In der Zwischenzeit hat der Sachverständige auch bestätigt, dass sich die im Verfahren 4 C 1746/98p des Bezirksgerichts M***** als berechtigt erkannte Gegenforderung des Beklagten 392,44 EUR auf die Reparatur sowohl der beschädigten Betonsteine als auch der beschädigten Abflussrinne bezieht. Die Beurteilung des Berufungsgerichts, dass sich der Beklagte daher nicht mehr auf die fehlende Fertigstellung wegen des Vorhandenseins von Schäden berufen kann, begegnet keinen Bedenken.
Eine inhaltliche Überprüfung der Bekanntgabe des Sachverständigen ‑ einschließlich Endkontrolle und Dichtheitsprobe ‑ ist im Vergleich nicht vorgesehen; an ihre Stelle trat ganz offensichtlich die Übernahme der Haftung/Gewährleistung durch den Sachverständigen laut Punkt 4. des Vergleichs. Die vom Beklagten aufgeworfene Unsanierbarkeit des Teichs betrifft nicht die Ergänzung des Titels, sondern seinen Inhalt. Im nunmehrigen Verfahren ist allein zu entscheiden, ob die Bedingung der Fertigstellung der Arbeiten des Klägers eingetreten ist. Hinweise auf arglistiges Verhalten in Bezug auf den Vergleichsschluss gibt es nach wie vor nicht. Auch die Ansicht des Berufungsgerichts, dass für die Vollstreckbarkeit des Anspruchs des Klägers das genaue Datum der Fertigstellung der Arbeiten ohne Relevanz ist (Hinweise auf ein Fixgeschäft gibt es nicht), ist keineswegs unvertretbar. Die Ablehnung einer Bindungswirkung eines früheren Impugnationsurteils für den nunmehrigen Prozess steht in Einklang mit der höchstgerichtlichen Rechtsprechung; sie ergibt sich schon daraus, dass nunmehr eine neue Fertigstellungsbekanntgabe des Sachverständigen zur Beurteilung vorliegt.
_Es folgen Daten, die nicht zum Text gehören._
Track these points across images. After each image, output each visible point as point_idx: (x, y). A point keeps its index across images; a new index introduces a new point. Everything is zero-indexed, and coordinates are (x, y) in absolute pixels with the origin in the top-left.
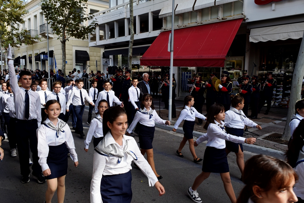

4. Da die Entscheidung nur einzelfallbezogen getroffen werden kann und eine unvertretbare Rechtsposition des Berufungsgerichts nicht aufgezeigt wird, ist die Revision des Beklagten mangels erheblicher Rechtsfrage zurückzuweisen.
Die Kostenentscheidung beruht auf §§ 41, 50 ZPO. Die klagende Partei hat in der Revisionsbeantwortung auf die Unzulässigkeit der Revision hingewiesen.